Jak pisze Daily Monitor, choć skutki QE prowadzonego przez Europejski Bank Centralny przyniosły istotne korzyści makroekonomiczne, koszty programu były znacznie większe, niż ktokolwiek się spodziewał. Obniżając koszty kredytów bankowych i zachęcając do udzielania pożyczek małym firmom i gospodarstwom domowym, EBC wygenerował impuls do wzrostu gospodarczego oraz spadku bezrobocia. Pomimo tego, inflacja w latach 2014-2017 pozostawała poniżej 1 proc., a po 2017 r. symbolicznie tylko przekraczała poziom 2 proc.

Inflacja w strefie euro


source: tradingeconomics.com

Luzowanie ilościowe powraca

Jeszcze w 2016 roku Adam Glapiński mówił, że polityka pieniężna w Polsce powinna być konserwatywna i ostrożna. Stopy procentowe w Polsce znajdują się na rekordowo niskim poziomie od 2015 roku. Stopa referencyjna do wczoraj wynosiła 1,5 proc. Dziś jest to już 1 proc.

Stopa referencyjna NBP


source: tradingeconomics.com

Informacje o utrzymaniu programu luzowania ilościowego napływają także z amerykańskiego FED. Do końca 2018 roku przewodniczący Jerome Powell zapewniał, że podwyżki stóp procentowych będą utrzymywane. Po grudniowym załamaniu na rynkach finansowych, pojawiły się głosy sugerujące nie tylko zwolnienie, czy zatrzymanie podwyżek stóp procentowych, ale także i możliwość dalszego stosowania luzowania ilościowego. Obecnie FED obniżył już dwukrotnie stopy procentowe w trybie nadzwyczajnym (pomiędzy posiedzeniami), sięgając przedziału 0-0,25 proc. Od pewnego czasu na rynek pompowane są pieniądze w ramach operacji REPO.
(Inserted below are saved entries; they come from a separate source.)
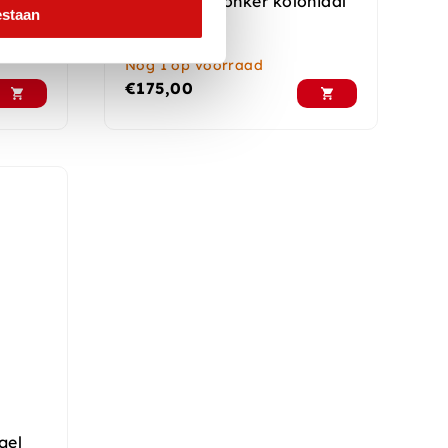
e
Salontafel donker koloniaal
estaan
kistje
Nog 1 op voorraad
€
175,00
gel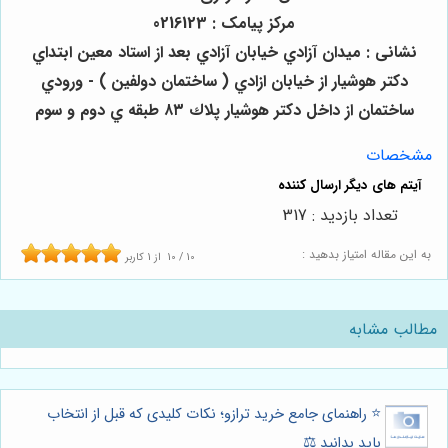
مرکز پیامک : 0216123
نشانی : ميدان آزادي خيابان آزادي بعد از استاد معين ابتداي
دكتر هوشيار از خيابان ازادي ( ساختمان دولفين ) - ورودي
ساختمان از داخل دكتر هوشيار پلاك ٨٣ طبقه ي دوم و سوم
مشخصات
تعداد بازدید : 317
به این مقاله امتیاز بدهید :
10
/
10
از
1
کاربر
مطالب مشابه
⭐️ راهنمای جامع خرید ترازو؛ نکات کلیدی که قبل از انتخاب
باید بدانید ⚖️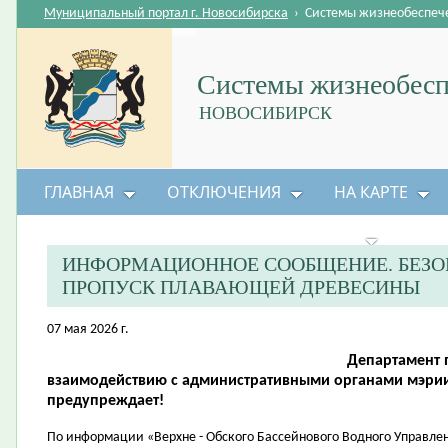
Муниципальный портал г. Новосибирска
›
Системы жизнеобеспеч
Системы жизнеобесп
НОВОСИБИРСК
ГЛАВНАЯ
ОТКЛЮЧЕНИЯ
НА КАРТЕ
БЕЗОПАСНОСТЬ ЖИЗНЕДЕЯТЕЛЬНОСТИ
ИНФОРМАЦИОННОЕ СООБЩЕНИЕ. БЕЗО
ПРОПУСК ПЛАВАЮЩЕЙ ДРЕВЕСИНЫ
07 мая 2026 г.
Департамент 
взаимодействию с административными органами мэрии
предупреждает!
По информации «Верхне - Обского Бассейнового Водного Управлен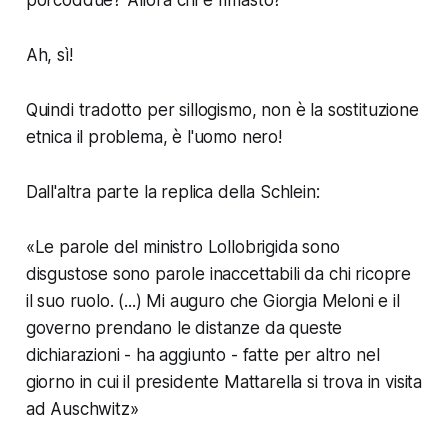
porcoddue? Allora chi è rimasto?
Ah, sì!
Quindi tradotto per sillogismo, non è la sostituzione
etnica il problema, è l'uomo nero!
Dall'altra parte la replica della Schlein:
«Le parole del ministro Lollobrigida sono
disgustose sono parole inaccettabili da chi ricopre
il suo ruolo. (...) Mi auguro che Giorgia Meloni e il
governo prendano le distanze da queste
dichiarazioni - ha aggiunto - fatte per altro nel
giorno in cui il presidente Mattarella si trova in visita
ad Auschwitz»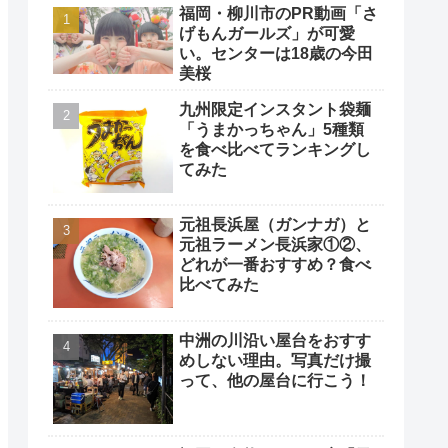
福岡・柳川市のPR動画「さ
げもんガールズ」が可愛
い。センターは18歳の今田
美桜
九州限定インスタント袋麺
「うまかっちゃん」5種類
を食べ比べてランキングし
てみた
元祖長浜屋（ガンナガ）と
元祖ラーメン長浜家①②、
どれが一番おすすめ？食べ
比べてみた
中洲の川沿い屋台をおすす
めしない理由。写真だけ撮
って、他の屋台に行こう！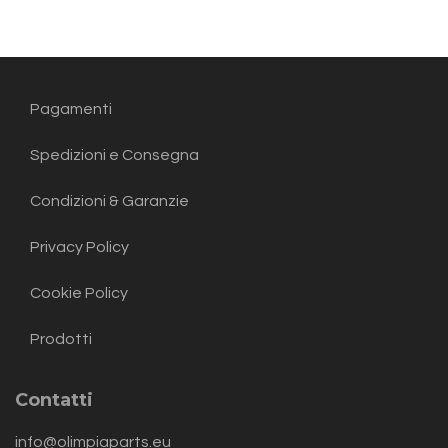
Pagamenti
Spedizioni e Consegna
Condizioni & Garanzie
Privacy Policy
Cookie Policy
Prodotti
Contatti
info@olimpiaparts.eu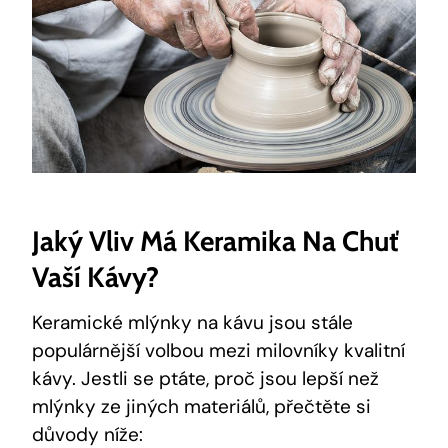
Jaký Vliv Má Keramika Na Chuť
Vaší Kávy?
Keramické mlýnky na kávu jsou stále
populárnější volbou mezi milovníky kvalitní
kávy. Jestli se ptáte, proč jsou lepší než
mlýnky ze jiných materiálů, přečtěte si
důvody níže:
Europejski Bank Centralny zakończył QE w ubiegłym roku. Kończąc program, bank zapowiadał także pierwsze podwyżki stóp procentowych na jesień 2019 roku. Obecnie mówi się o przesunięciu podwyżek na rok 2020 – w międzyczasie pojawiło się widmo recesji w obliczu którego EBC nie ma zbyt dużego pola manewru. Stopy procentowe są niskie, a program QE został wstrzymany m.in. dlatego, że bank zaczął zbliżać się do limitów zaangażowania w dług państwa.

EBC stosował jeszcze jedno niestandardowe narzędzie polityki pieniężne – TLTRO (targeted longer-term refinancing operations), czyli długoterminowe pożyczki udzielane bankom komercyjnym, które również zachęcić mają do nasilenia akcji kredytowej na rzecz firm i konsumentów. Jednak – jak pisze Adam Hetmańczuk na łamach Obserwatora finansowegoprogram TLTRO stanowi kroplówkę finansową dla tzw. banków-zombi, które według wszelkich prawideł i zasad gospodarki rynkowej powinny już dawno upaść.

Stopa procentowa – strefa euro


source: tradingeconomics.com

Finansowa samoobrona?

Luzowanie ilościowe to narzędzie budzące kontrowersję i sprzeczne opinie. W teorii jest w stanie rozpędzić koniunkturę, w praktyce przekłada się na spadek wartości waluty, utratę oszczędności, tworzenie się baniek spekulacyjnych na rynkach finansowych oraz wzrost zadłużenia gospodarstw domowych, firm i budżetu państwa. Wiele wskazuje jednak na to, że w obliczu dekady niskich stóp procentowych, bankom centralnym nie zostaje zbyt wiele narzędzi w walce ze spowolnieniem gospodarczym.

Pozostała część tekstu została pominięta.